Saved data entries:
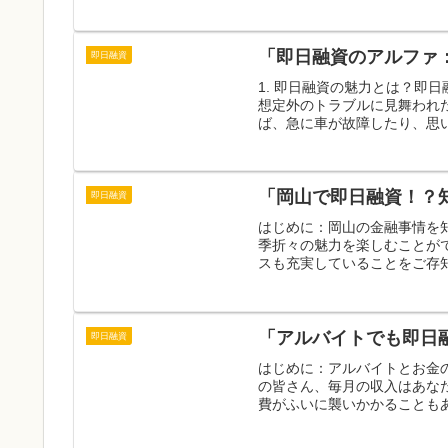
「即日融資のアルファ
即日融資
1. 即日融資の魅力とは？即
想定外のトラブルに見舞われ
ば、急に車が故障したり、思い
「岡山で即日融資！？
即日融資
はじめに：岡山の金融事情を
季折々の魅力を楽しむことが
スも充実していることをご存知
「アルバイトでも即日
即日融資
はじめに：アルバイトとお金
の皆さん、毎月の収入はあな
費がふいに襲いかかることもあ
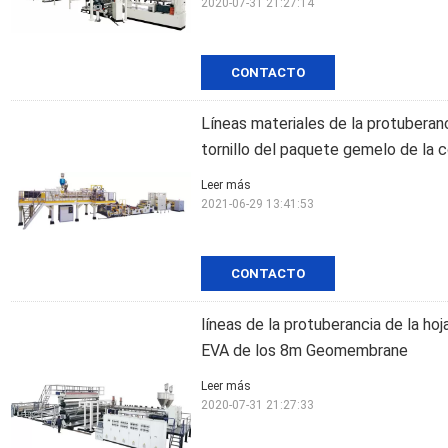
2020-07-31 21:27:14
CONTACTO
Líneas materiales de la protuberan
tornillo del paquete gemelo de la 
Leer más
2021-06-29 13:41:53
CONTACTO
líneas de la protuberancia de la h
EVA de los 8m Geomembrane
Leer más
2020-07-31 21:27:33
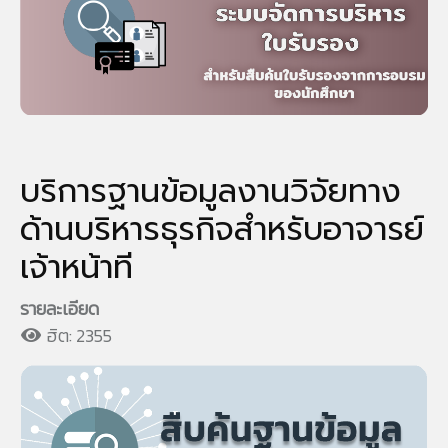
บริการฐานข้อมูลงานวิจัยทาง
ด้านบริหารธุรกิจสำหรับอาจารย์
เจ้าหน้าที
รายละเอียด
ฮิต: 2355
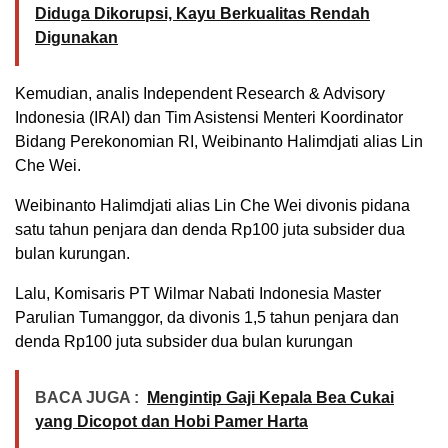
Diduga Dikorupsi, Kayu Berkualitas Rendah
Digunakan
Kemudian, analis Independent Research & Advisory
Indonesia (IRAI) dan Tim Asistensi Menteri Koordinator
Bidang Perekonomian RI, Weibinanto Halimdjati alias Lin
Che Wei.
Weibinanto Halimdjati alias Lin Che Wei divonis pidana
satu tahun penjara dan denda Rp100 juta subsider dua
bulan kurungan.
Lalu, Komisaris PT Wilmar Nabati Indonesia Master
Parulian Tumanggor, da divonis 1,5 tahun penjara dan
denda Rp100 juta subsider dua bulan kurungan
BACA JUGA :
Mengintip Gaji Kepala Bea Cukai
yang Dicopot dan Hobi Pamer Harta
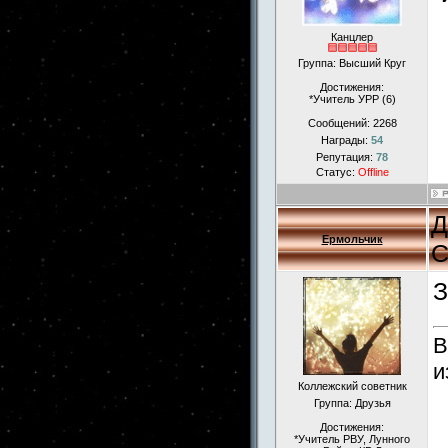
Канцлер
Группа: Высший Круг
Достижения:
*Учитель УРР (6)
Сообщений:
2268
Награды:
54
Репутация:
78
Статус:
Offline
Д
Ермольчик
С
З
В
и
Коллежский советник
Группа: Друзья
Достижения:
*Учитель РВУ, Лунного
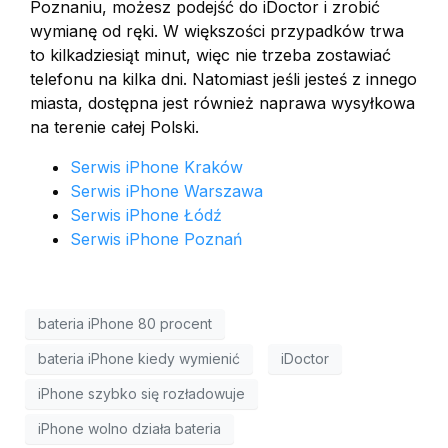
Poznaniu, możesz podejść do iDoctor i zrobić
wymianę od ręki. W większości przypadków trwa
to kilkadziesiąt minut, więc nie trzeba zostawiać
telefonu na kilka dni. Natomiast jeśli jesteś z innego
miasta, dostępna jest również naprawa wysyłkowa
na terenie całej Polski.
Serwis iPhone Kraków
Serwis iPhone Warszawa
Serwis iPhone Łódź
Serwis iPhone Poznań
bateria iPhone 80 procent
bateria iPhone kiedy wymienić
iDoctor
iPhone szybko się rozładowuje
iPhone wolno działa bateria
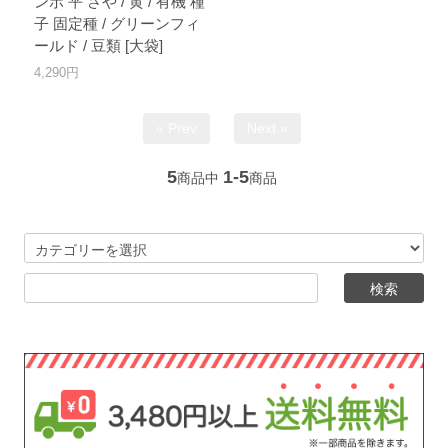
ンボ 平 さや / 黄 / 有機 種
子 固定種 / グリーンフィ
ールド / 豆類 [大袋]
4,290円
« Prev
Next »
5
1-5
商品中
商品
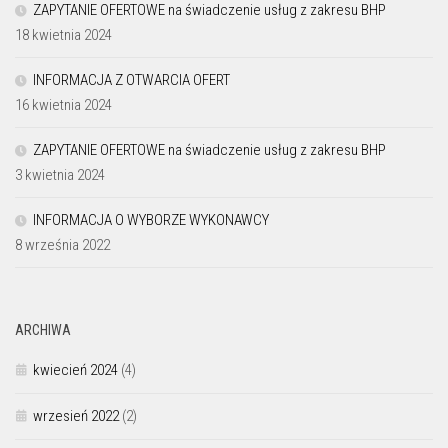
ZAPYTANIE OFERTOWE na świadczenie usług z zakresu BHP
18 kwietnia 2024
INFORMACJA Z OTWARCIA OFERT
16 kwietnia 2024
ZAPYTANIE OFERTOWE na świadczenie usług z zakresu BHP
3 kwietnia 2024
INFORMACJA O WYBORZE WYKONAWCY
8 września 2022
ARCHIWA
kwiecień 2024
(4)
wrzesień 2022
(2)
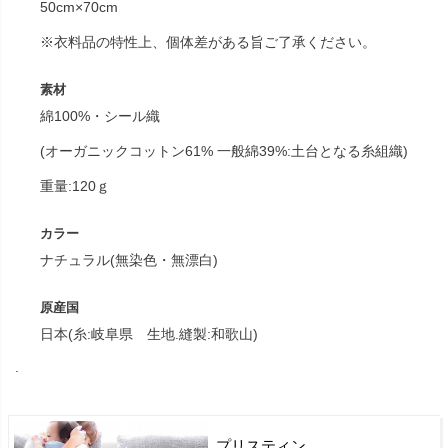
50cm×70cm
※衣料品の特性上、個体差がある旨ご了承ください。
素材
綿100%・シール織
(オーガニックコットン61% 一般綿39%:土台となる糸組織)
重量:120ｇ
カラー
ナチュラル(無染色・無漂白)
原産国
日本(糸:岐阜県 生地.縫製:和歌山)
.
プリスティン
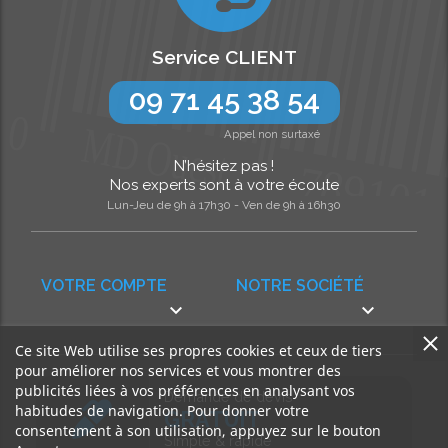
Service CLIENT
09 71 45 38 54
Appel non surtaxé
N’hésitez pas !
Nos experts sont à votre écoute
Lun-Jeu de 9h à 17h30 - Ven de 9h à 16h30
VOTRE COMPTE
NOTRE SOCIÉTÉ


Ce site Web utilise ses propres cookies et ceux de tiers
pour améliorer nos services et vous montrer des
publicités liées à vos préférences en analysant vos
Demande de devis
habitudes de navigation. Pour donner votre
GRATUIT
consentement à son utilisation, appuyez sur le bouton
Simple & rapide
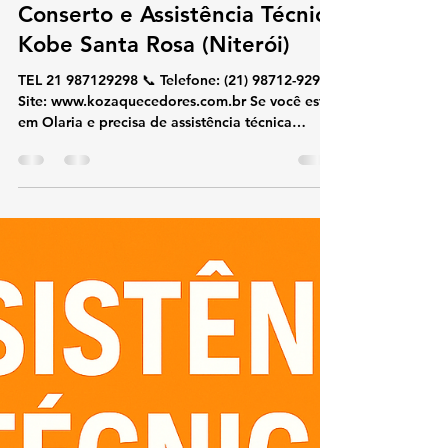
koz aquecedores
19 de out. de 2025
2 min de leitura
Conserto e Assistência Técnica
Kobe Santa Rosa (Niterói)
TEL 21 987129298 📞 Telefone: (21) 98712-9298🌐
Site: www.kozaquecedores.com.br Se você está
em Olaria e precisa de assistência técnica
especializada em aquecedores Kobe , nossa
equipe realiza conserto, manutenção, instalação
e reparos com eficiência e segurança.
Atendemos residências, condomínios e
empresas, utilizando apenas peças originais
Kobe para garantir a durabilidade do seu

What is needed:
All lines from the one that contains "especializada em aquecedores Kobe , nossa" to the last line above must be given again exactly, with both included and nothing added.

Task response:
especializada em aquecedores Kobe , nossa
equipe realiza conserto, manutenção, instalação
e reparos com eficiência e segurança.
Atendemos residências, condomínios e
empresas, utilizando apenas peças originais
Kobe para garantir a durabilidade do seu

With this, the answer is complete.